§ **ACTIVITY LIST**:
a) Repeat word for word the passage of the linguistic degradation discussion between "Moreover, your definition" and "not just intension).", inclusive.
b) In the linguistic degradation discussion, which book does English Jerk call a reliable general textbook in linguistics?

§ **PAGE EXCERPT**:
-- Opening Marker --

English Jerk said...

Dan:

I directed you to introductory textbooks in linguistics because your comments indicate a serious misunderstanding of basic facts about language. You will find, if you talk to a linguist or read an introductory linguistics textbook, that there is no controversy among those engaged in the scientific study of language about the issue of supposed "degradation" that you raise. So I refer you again to the two books I mentioned above (and you also might check out Fromkin, Rodman, & Hyams' An Introduction to Language, which is a reliable general textbook in linguistics).

For example, you say that "[i]t is surely reasonable to think that linguistic change which is degradation can take place." It's equally reasonable that my desk is basically solid, instead of being mostly empty space. But, reasonable or not, my desk is in fact mostly empty space (ask a physicist). Just because something's intuitive doesn't mean it's true. Are there examples of linguistic change that count as "degradation" (in some explicit sense)? It's an empirical question. And it's an empirical question that's been extensively studied--as you will discover, if you read the books to which I referred you. The answer is "no."

Moreover, your definition of "degradation" ("a reduction in the possibilities for expression") is, first of all, vague. How do we know when "the possibilities for expression" have been "reduc[ed]"? If I'm guessing right about what you mean, we'd need more than just dictionary definitions of individual words, since we're talking about words or collocations as they are used in sentences (assuming you still have the "begging the question" example in mind). And we'd have to know not only every possible meaning each word/collocation can have in every possible sentence in which it can appear, but also every possible meaning each of those sentences could be used to communicate in every possible situation (assuming that "expression" involves communication, not just intension).

If this all sounds impossible to do, that's because it is. It is not possible to figure out the limits on the "possibilities for expression" a priori, and there is a mountain of empirical facts (see the above textbooks) to indicate that there are no such limits. As Chomsky likes to say (attributing the insight to Humboldt), language is "the infinite use of finite means." In the right set of circumstances, you can use almost any individual word to mean almost anything. And once you can slot that word into any sentence you choose, then you open the door to nearly infinite possibilities ("nearly" because some sentences are so long that you'd die before you were done saying them).

I hope that's precise enough for you. If you want more precision, and more details, I suggest you crack a book. (The Mark Hale book goes most directly to the question of what linguistic change consists in and how it works.)

Dan said...

What you write is interesting, English Jerk. But I am still pretty surprised that you deny that linguistic degradation can take place.

To take a historical example, my understanding is that it is widely agreed that the language spoken in England was enriched between, for example, the sixth and the sixteenth centuries. And I thought that it would be widely accepted that Shakespeare could not have written such great plays had it not been. He simply would not have had the tools available to him. The possibilities for expression that were available to him would not have been as great.

(Obviously I accept that ‘possibilities for expression’ is quite vague, but does convey some sense of what I mean, I would have thought. And is something which could be fleshed out.)

Now, if you accept that enrichment takes place, then surely degradation can also take place. So words, meanings, resonances etc can be lost. It is in principle possible to regress from a twenty first century language to a sixth century language (though I do not suggest such an extreme degradation is likely to happen).

-- Closing Marker --

§ **DATA EXCERPTS**:
-- Opening Marker --

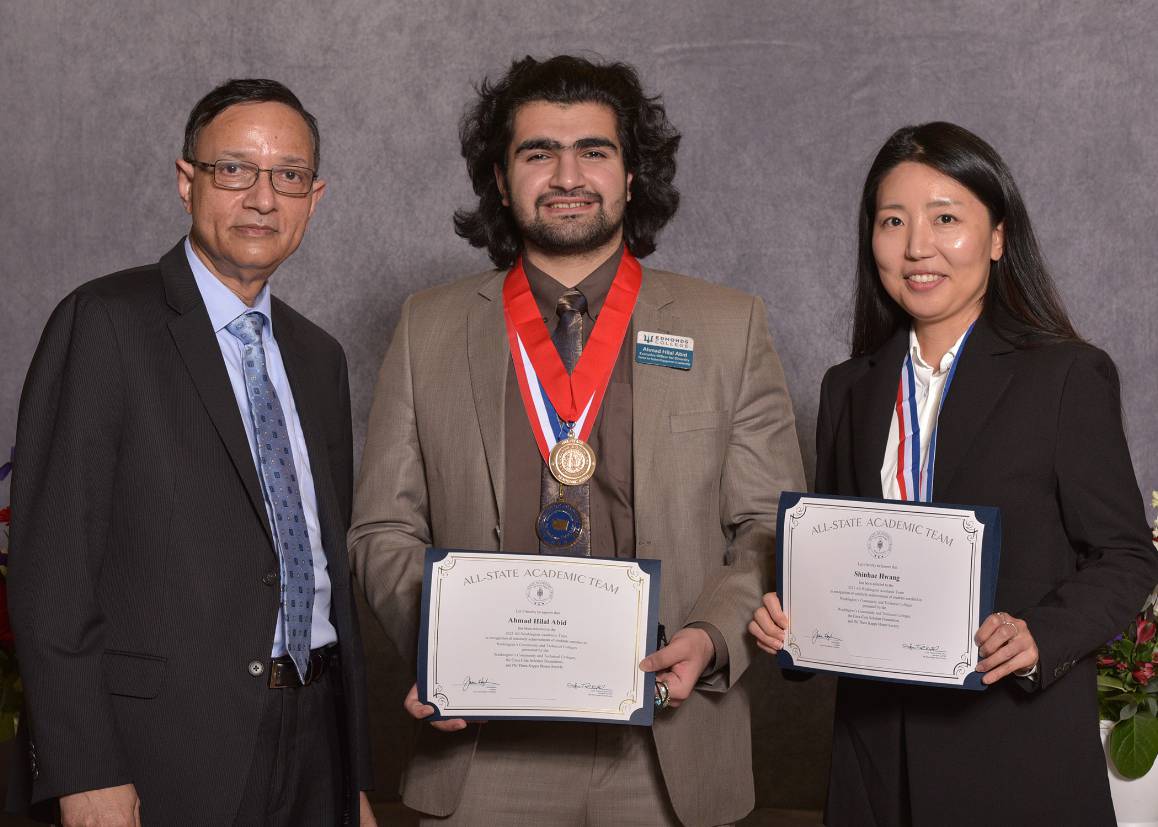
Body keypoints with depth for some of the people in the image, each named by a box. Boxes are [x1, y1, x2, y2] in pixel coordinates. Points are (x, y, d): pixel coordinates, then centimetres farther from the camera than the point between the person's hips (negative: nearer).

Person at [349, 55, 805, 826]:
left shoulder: (730, 326, 4)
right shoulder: (429, 327, 6)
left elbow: (772, 532, 4)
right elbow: (384, 530, 7)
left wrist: (711, 636, -13)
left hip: (668, 752, 0)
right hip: (484, 746, 0)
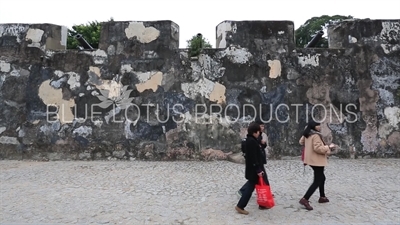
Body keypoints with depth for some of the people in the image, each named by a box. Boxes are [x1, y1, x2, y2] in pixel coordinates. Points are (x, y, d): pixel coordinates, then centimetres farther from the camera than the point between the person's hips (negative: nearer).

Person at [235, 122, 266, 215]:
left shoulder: (251, 140, 10)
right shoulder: (251, 141, -21)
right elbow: (253, 157, -24)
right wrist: (258, 170, -23)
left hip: (252, 168, 10)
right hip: (253, 169, -10)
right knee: (250, 187, -2)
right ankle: (240, 206, 4)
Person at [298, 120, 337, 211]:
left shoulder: (307, 135, 7)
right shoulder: (316, 135, -22)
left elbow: (301, 142, 22)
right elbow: (318, 148, -28)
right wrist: (328, 147, -18)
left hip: (312, 160, 10)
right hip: (317, 161, -10)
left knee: (322, 178, 24)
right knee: (317, 181, -6)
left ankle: (322, 197, 35)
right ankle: (305, 199, -11)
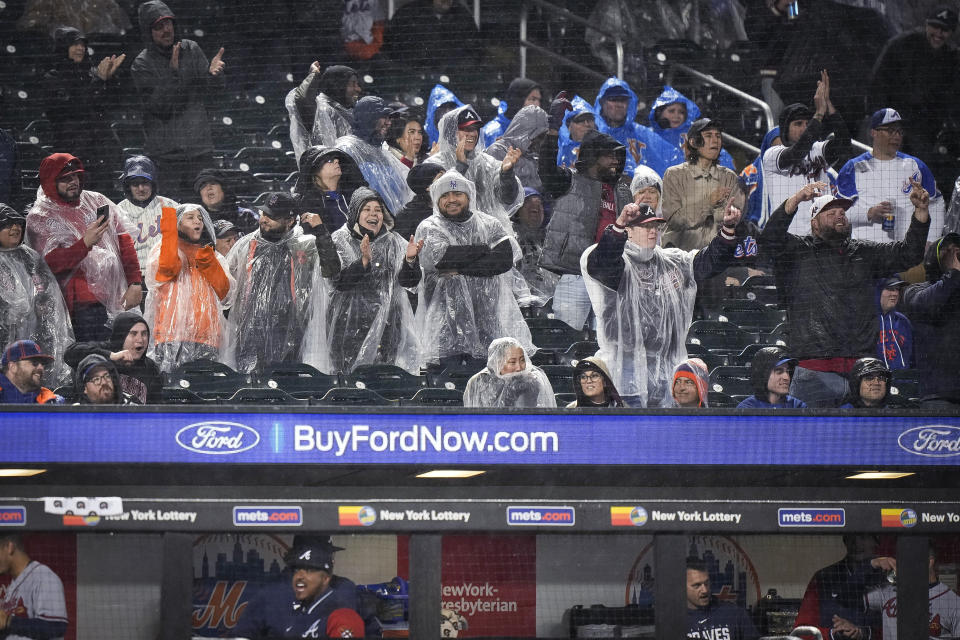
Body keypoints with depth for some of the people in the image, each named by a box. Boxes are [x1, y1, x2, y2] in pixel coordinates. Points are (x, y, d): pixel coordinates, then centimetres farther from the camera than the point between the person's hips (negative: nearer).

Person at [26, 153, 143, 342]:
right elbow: (51, 263, -11)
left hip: (119, 298, 5)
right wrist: (86, 243, -23)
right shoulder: (39, 218, 0)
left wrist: (135, 283, 4)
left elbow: (124, 242, 14)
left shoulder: (97, 201, 14)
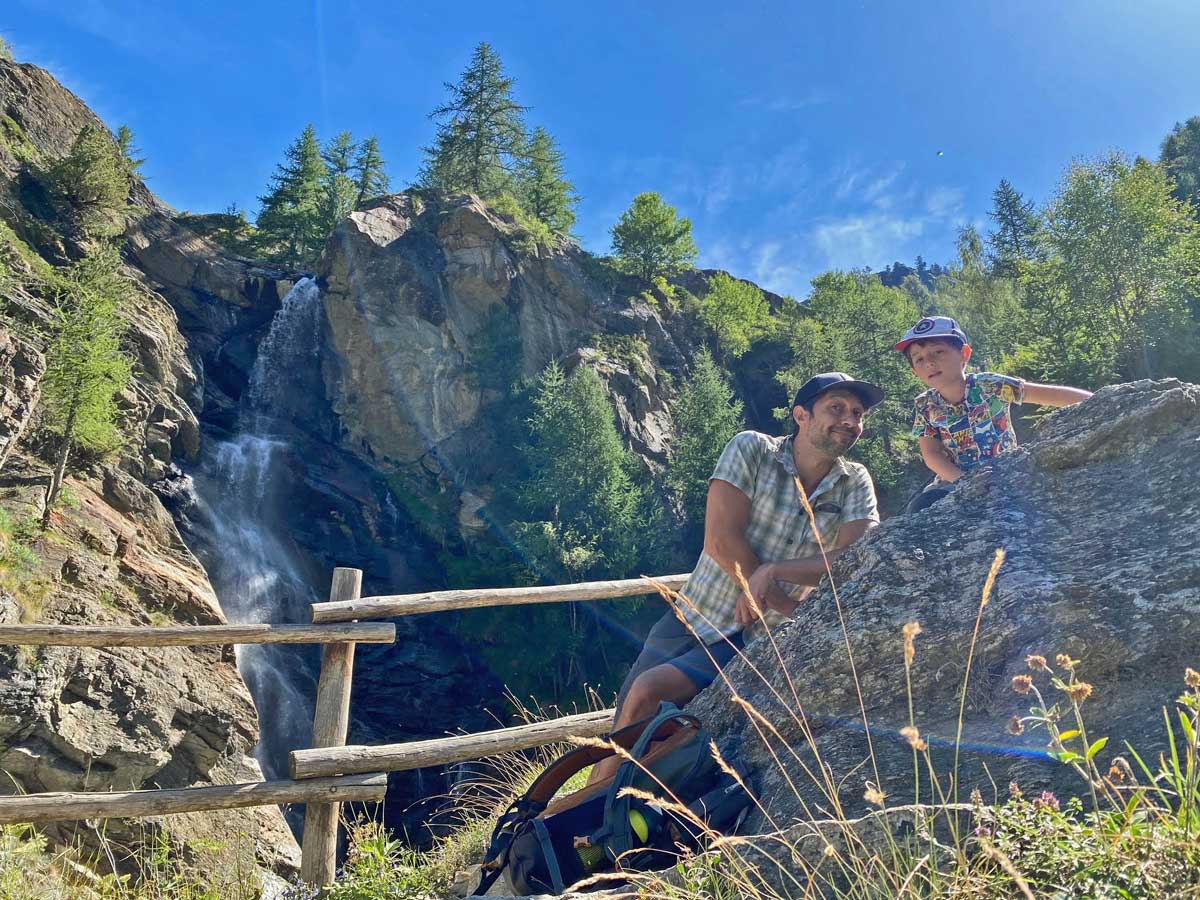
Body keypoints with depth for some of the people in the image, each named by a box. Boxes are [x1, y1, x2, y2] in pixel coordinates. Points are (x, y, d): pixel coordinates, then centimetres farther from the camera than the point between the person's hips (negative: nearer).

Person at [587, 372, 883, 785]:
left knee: (649, 690, -21)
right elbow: (721, 540, -15)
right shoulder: (751, 450, -6)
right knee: (623, 733, 1)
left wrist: (771, 572, -25)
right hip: (689, 621, 1)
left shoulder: (855, 483, 1)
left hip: (754, 643, -1)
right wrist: (791, 608, -15)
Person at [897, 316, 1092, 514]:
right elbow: (931, 454, -12)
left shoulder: (988, 385, -15)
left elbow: (1048, 394, -15)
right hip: (955, 481, 1)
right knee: (918, 510, -22)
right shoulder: (925, 406, -8)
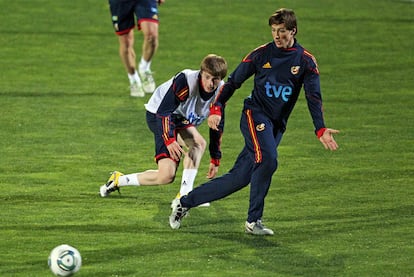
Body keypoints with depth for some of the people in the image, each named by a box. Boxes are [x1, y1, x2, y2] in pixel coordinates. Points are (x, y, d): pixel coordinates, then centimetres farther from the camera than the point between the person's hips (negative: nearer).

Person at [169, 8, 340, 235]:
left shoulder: (306, 61, 2)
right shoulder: (261, 54, 1)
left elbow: (314, 97, -3)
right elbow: (234, 81, 7)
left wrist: (320, 129, -17)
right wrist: (217, 108, -6)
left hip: (277, 125, 3)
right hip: (255, 114, -3)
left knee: (239, 178, -1)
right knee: (267, 159, -29)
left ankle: (185, 202, 11)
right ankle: (253, 221, -18)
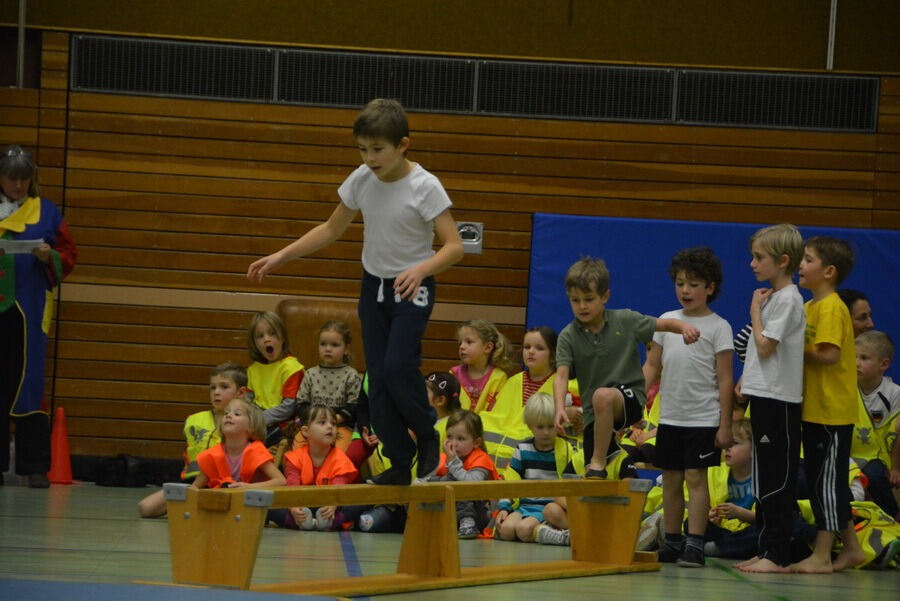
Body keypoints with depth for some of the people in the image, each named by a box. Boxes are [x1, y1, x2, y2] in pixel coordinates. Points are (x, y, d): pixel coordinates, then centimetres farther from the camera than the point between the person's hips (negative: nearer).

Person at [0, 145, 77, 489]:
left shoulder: (46, 212, 9)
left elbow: (68, 257, 9)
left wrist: (50, 257, -12)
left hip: (28, 310, -1)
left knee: (29, 385, -5)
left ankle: (36, 467, -2)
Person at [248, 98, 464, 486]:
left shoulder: (424, 187, -18)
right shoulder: (362, 180, -2)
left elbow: (454, 246, -22)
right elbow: (331, 229, 12)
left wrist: (421, 269, -40)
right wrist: (280, 257, 7)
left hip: (412, 289, -6)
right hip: (373, 284, 6)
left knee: (397, 367, -22)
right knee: (377, 378, 1)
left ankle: (427, 436, 3)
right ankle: (400, 464, 8)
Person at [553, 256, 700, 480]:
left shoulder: (625, 321, -2)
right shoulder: (568, 336, -1)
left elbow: (665, 324, 4)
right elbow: (561, 376, -11)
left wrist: (685, 327, -19)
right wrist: (560, 408, -28)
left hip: (630, 398, -3)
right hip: (594, 413, 3)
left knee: (602, 396, -38)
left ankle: (599, 464, -27)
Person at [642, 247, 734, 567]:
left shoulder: (718, 327, -3)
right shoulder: (667, 321, 10)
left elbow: (725, 379, -4)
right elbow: (652, 366, 13)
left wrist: (725, 424, -8)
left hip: (703, 418, -5)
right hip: (670, 416, 5)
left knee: (695, 477, -8)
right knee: (670, 478, 8)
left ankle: (695, 544, -7)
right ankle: (672, 541, 17)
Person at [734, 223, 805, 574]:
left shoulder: (787, 299, -13)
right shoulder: (774, 297, 17)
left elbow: (765, 346, -19)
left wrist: (755, 311, -7)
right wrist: (745, 382, 14)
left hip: (778, 400, -10)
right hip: (765, 397, 10)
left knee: (775, 480, -9)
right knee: (765, 479, 12)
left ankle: (777, 555, -8)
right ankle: (765, 550, 17)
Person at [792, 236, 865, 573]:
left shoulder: (831, 308, -15)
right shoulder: (809, 307, 14)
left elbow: (829, 355, -24)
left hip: (832, 410, -10)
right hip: (814, 408, 10)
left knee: (827, 481, -5)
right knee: (825, 481, 14)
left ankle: (821, 555, -1)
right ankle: (851, 548, 22)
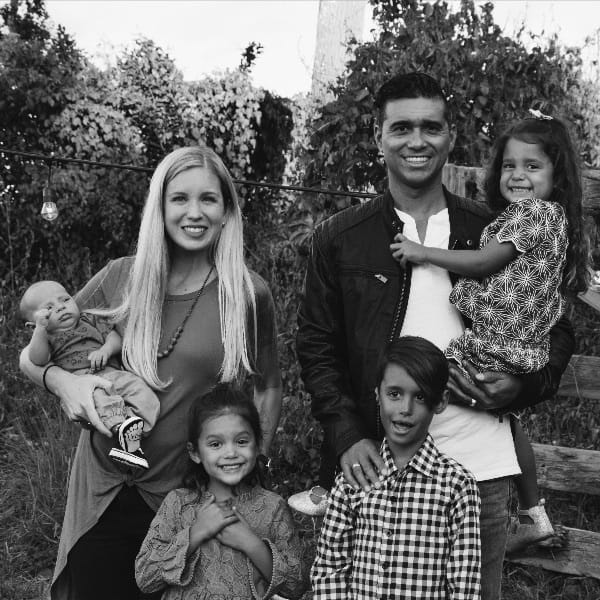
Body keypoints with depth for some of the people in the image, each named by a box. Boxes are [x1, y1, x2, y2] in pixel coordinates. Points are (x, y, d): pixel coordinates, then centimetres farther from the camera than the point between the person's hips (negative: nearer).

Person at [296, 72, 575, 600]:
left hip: (481, 462, 1)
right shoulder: (338, 239, 3)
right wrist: (347, 434, -10)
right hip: (375, 463, 0)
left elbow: (557, 329, 11)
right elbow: (316, 346, 3)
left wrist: (521, 385, -8)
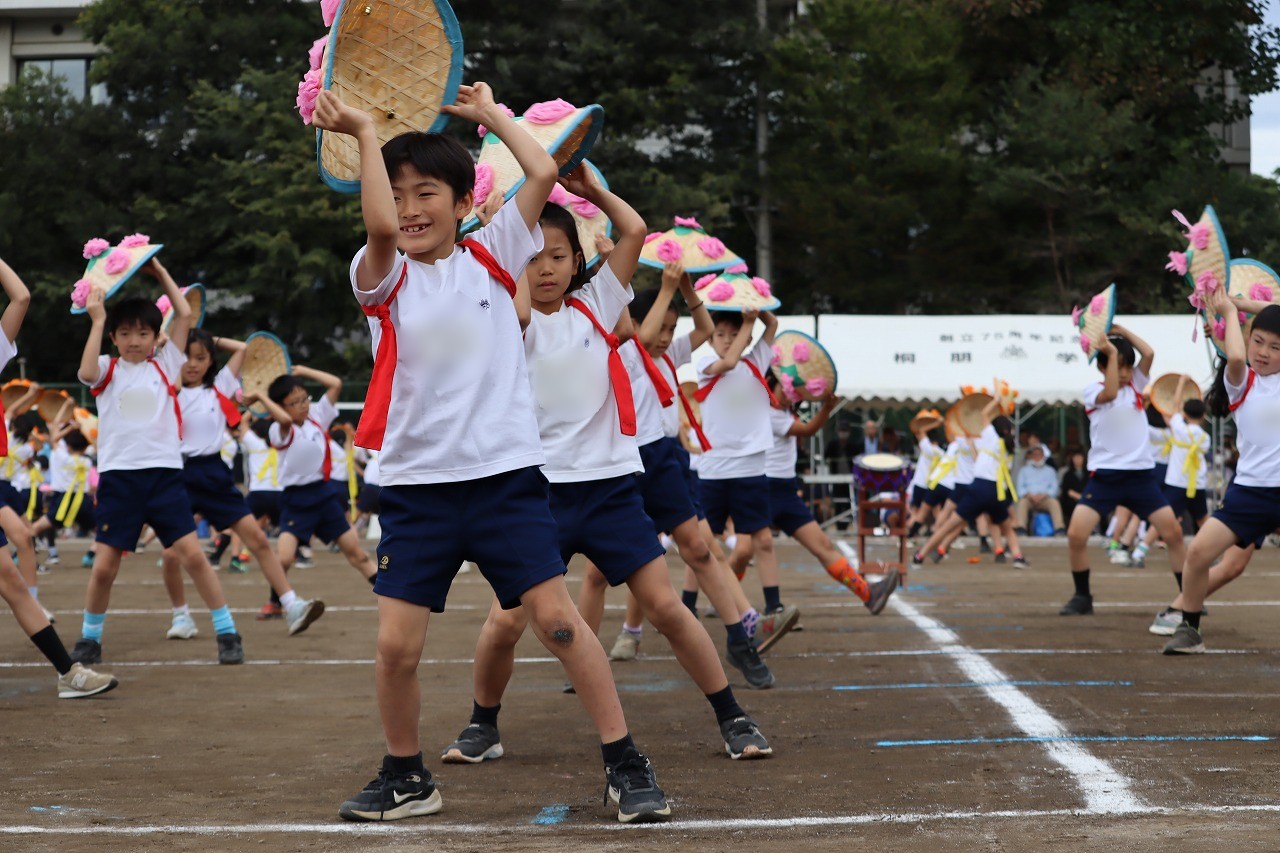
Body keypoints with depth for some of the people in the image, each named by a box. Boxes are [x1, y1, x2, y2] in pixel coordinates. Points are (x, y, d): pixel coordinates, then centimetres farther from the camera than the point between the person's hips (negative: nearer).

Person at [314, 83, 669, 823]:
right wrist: (365, 132, -12)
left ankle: (627, 765, 3)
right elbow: (381, 225, -19)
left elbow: (543, 172, -3)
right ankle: (407, 777, 20)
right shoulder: (384, 278, 4)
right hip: (416, 486, 1)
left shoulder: (492, 258, 7)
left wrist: (491, 114, 9)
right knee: (397, 644, -3)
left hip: (506, 476, -1)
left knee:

-- Closing Marker --

§ **RESPONSES IN ORDER**:
a)
Moreover, your definition of "degradation" ("a reduction in the possibilities for expression") is, first of all, vague. How do we know when "the possibilities for expression" have been "reduc[ed]"? If I'm guessing right about what you mean, we'd need more than just dictionary definitions of individual words, since we're talking about words or collocations as they are used in sentences (assuming you still have the "begging the question" example in mind). And we'd have to know not only every possible meaning each word/collocation can have in every possible sentence in which it can appear, but also every possible meaning each of those sentences could be used to communicate in every possible situation (assuming that "expression" involves communication, not just intension).

b) Fromkin, Rodman, & Hyams' An Introduction to Language.